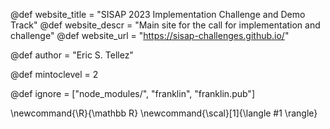 <!--
Add here global page variables to use throughout your
website.
The website_* must be defined for the RSS to work
-->
@def website_title = "SISAP 2023 Implementation Challenge and Demo Track"
@def website_descr = "Main site for the call for implementation and challenge"
@def website_url   = "https://sisap-challenges.github.io/"

@def author = "Eric S. Tellez"

@def mintoclevel = 2

<!--
Add here files or directories that should be ignored by Franklin, otherwise
these files might be copied and, if markdown, processed by Franklin which
you might not want. Indicate directories by ending the name with a `/`.
-->
@def ignore = ["node_modules/", "franklin", "franklin.pub"]

<!--
Add here global latex commands to use throughout your
pages. It can be math commands but does not need to be.
For instance:
* \newcommand{\phrase}{This is a long phrase to copy.}
-->
\newcommand{\R}{\mathbb R}
\newcommand{\scal}[1]{\langle #1 \rangle}
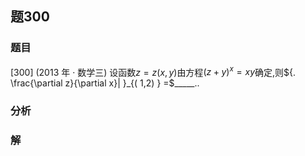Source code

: ## 题300
### 题目
[300] (2013 年 · 数学三) 设函数$z = z( {x, y})$由方程${( z + y) }^{x} = {xy}$确定,则${. \frac{\partial z}{\partial x}| }_{( 1,2) } =$_____..
### 分析

### 解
★ ★ ★
[What you will do] Excluding the pictures, transcribe all of the entries exactly.

[Written answer]
 <!--
Add here global page variables to use throughout your
website.
The website_* must be defined for the RSS to work
-->
@def website_title = "SISAP 2023 Implementation Challenge and Demo Track"
@def website_descr = "Main site for the call for implementation and challenge"
@def website_url   = "https://sisap-challenges.github.io/"

@def author = "Eric S. Tellez"

@def mintoclevel = 2

<!--
Add here files or directories that should be ignored by Franklin, otherwise
these files might be copied and, if markdown, processed by Franklin which
you might not want. Indicate directories by ending the name with a `/`.
-->
@def ignore = ["node_modules/", "franklin", "franklin.pub"]

<!--
Add here global latex commands to use throughout your
pages. It can be math commands but does not need to be.
For instance:
* \newcommand{\phrase}{This is a long phrase to copy.}
-->
\newcommand{\R}{\mathbb R}
\newcommand{\scal}[1]{\langle #1 \rangle}
Source code

: ## 题300
### 题目
[300] (2013 年 · 数学三) 设函数$z = z( {x, y})$由方程${( z + y) }^{x} = {xy}$确定,则${. \frac{\partial z}{\partial x}| }_{( 1,2) } =$_____..
### 分析

### 解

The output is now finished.